A theoretical language to study numerical computation?

I've just finished Jörg Frauendiener's, "On the applicability of constrained symplectic integrators in general relativity". It's a readable paper (the necessary background is given in the paper) about numerical integration in Hamiltonian systems. The idea here is that if we have a symplectic manifold modelling the states of some system of ODE's, along with a hamiltonian we can give numerical integrators that respect the symplectic structure of the manifold. By this is meant that, for any point in the manifold and any time step, the numerical integrator gives a solution that approximates the state given by the hamiltonian flow up to a particular order. What exact it means that two points in a manifold can be approximated up to a sufficient order is not clear to me, but given that a point in the manifold is a function on some domain then I assume something like the $L_2$ norm could be used. Such numerical integrators, called symplectic integrators, have some nice properties (see Jörg's paper for details). Apparently (when the paper was produced) there was a bit of a buzz about symplectic integrators that also respect constraints in the system. Jörg shows that the nature of the constraint system in GR is such that the current symplectic integration schemes won't work (he argues that they can never work).

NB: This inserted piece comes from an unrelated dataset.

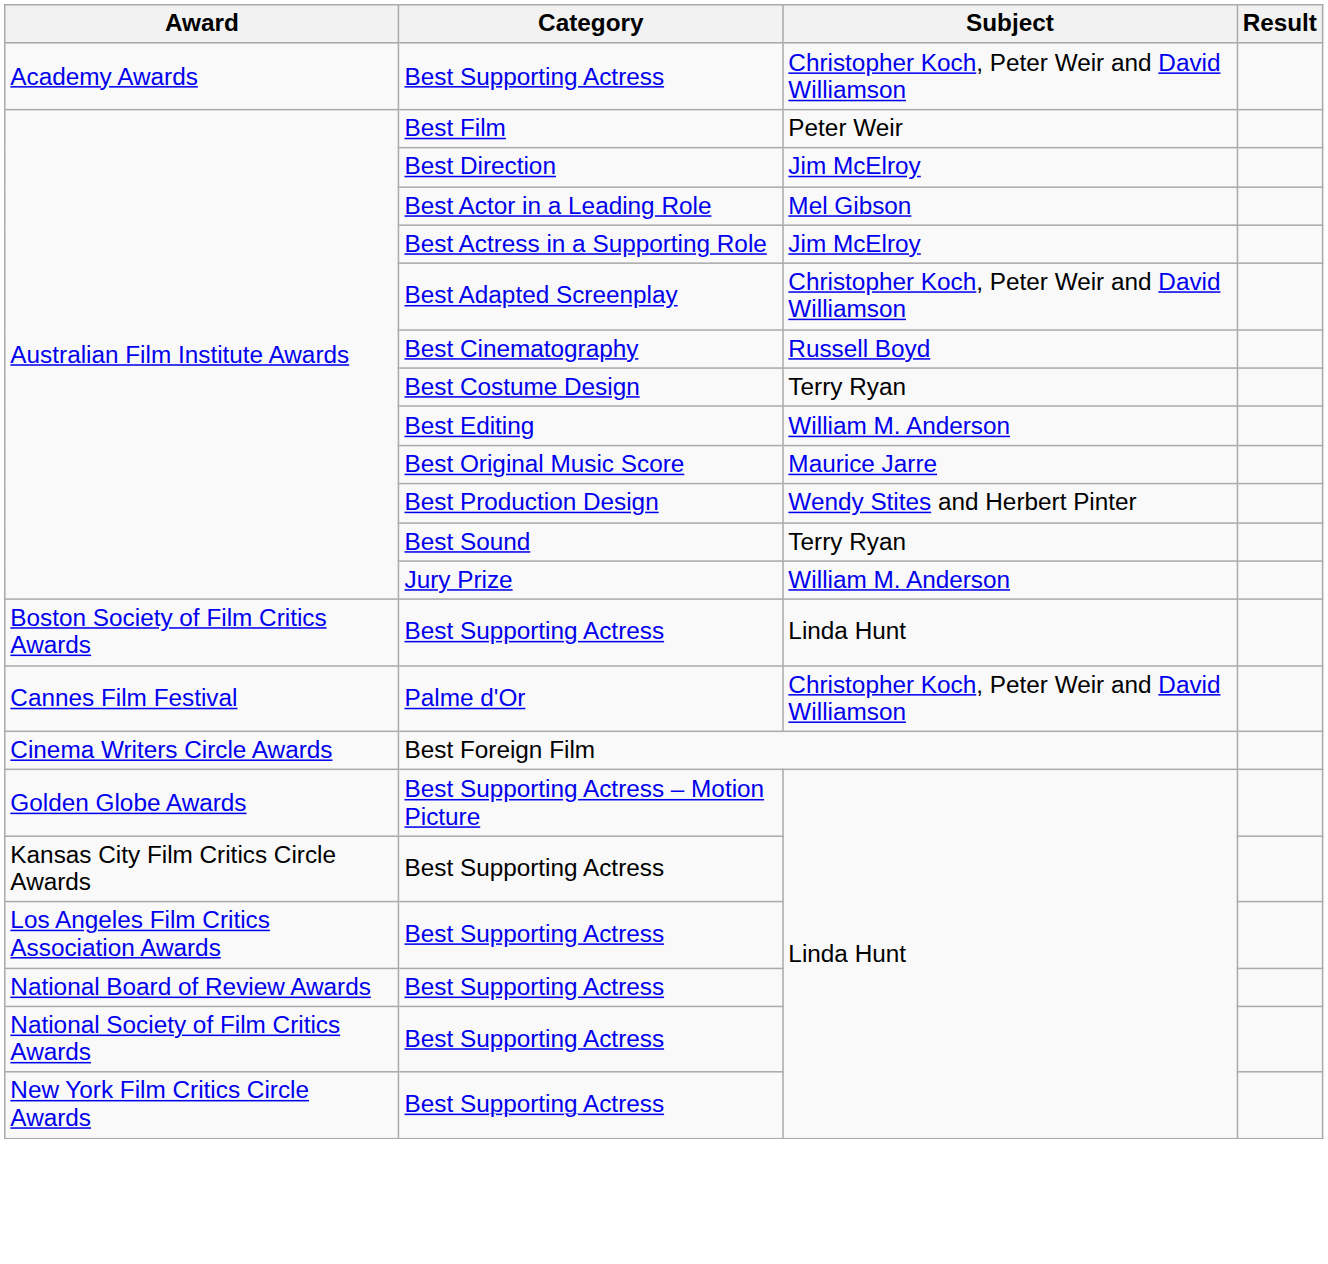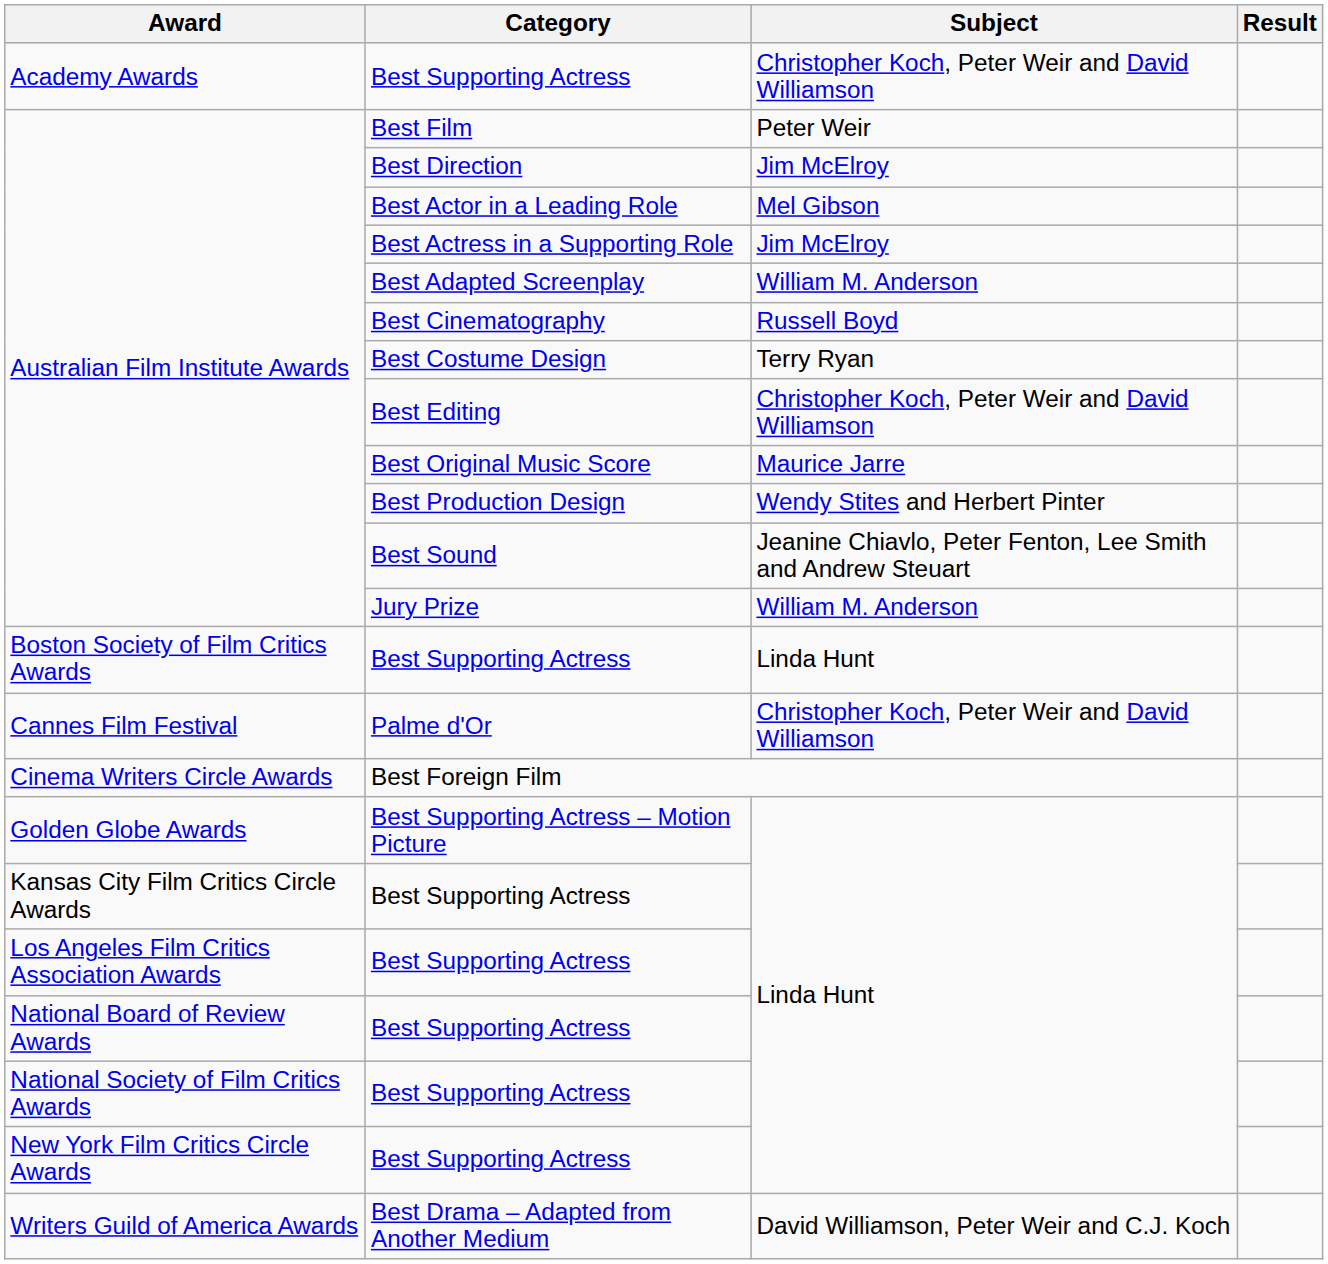Best Adapted Screenplay | Subject: Christopher Koch, Peter Weir and David Williamson -> William M. Anderson
Best Editing | Subject: William M. Anderson -> Christopher Koch, Peter Weir and David Williamson
Best Sound | Subject: Terry Ryan -> Jeanine Chiavlo, Peter Fenton, Lee Smith and Andrew Steuart
+ row: Writers Guild of America Awards | Best Drama – Adapted from Another Medium | David Williamson, Peter Weir and C.J. Koch
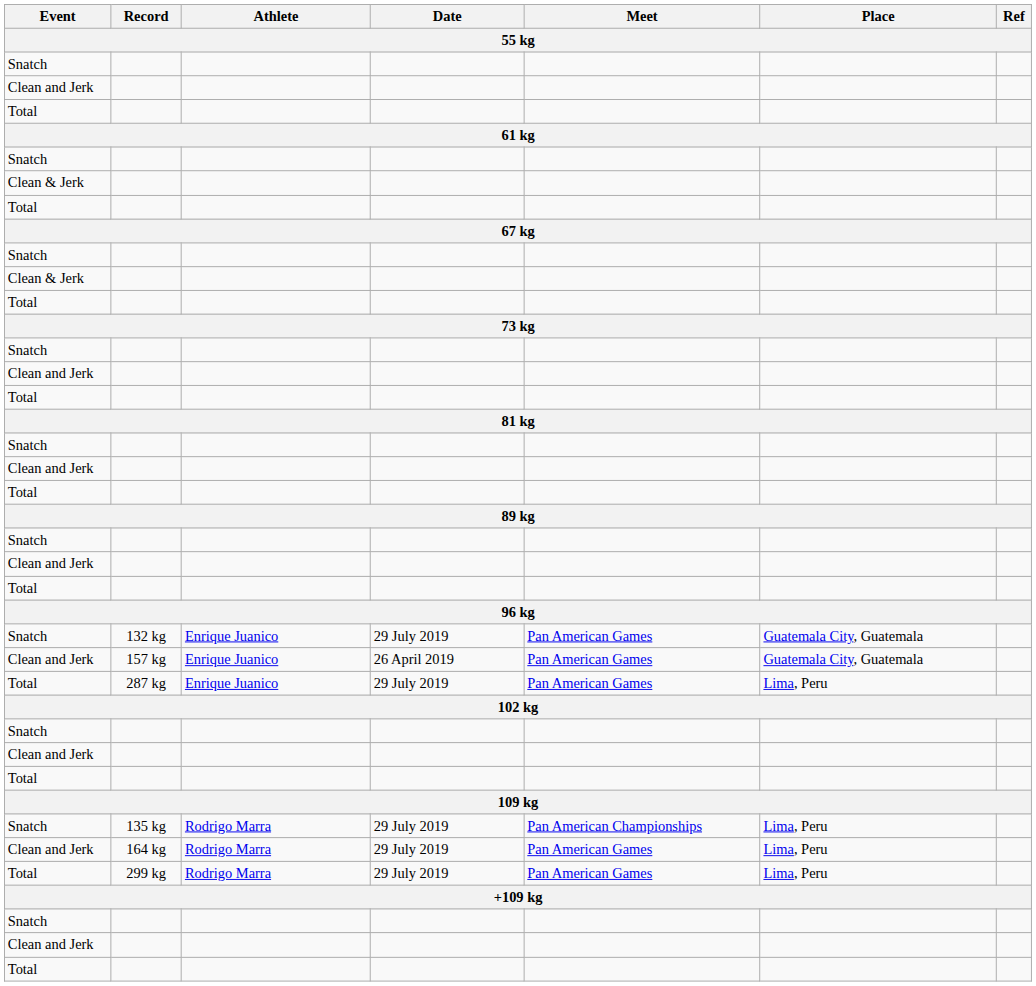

The problem is linked to the old issue that the hamiltonian system + constraints for GR is such that there is no hamiltonian flow on the constraint manifold. In non-mathsy language that means that there is no "time".

I've lately been interested in summation-by-parts (SBP) finite difference operators. These are matrices that replicate the integration by parts property of integration, when applied to functions over a grid. The SBP property ensures that numerically calculated solutions to DE's converge with time as well as with space. This is useful if one is interested in long-time evolutions. The SBP property ensures this by allowing discrete analogues of analytical techniques used when constructing energy estimates. The early papers justify SBP operators on the basis of the energy estimate that can be given. Whose not to say that there isn't a better class of finite difference operators out there, waiting for some one to stumble onto them? To start investigating this one needs some language in which all finite difference operators can be represented, classified and studied. Jörg's paper shows that symplectic manifolds can do this, at least for the very specific case he's interested in. Can it do it for other finite difference operators?

This question seems to be an obvious one (at least to me) and hence I expect there to be much literature about it...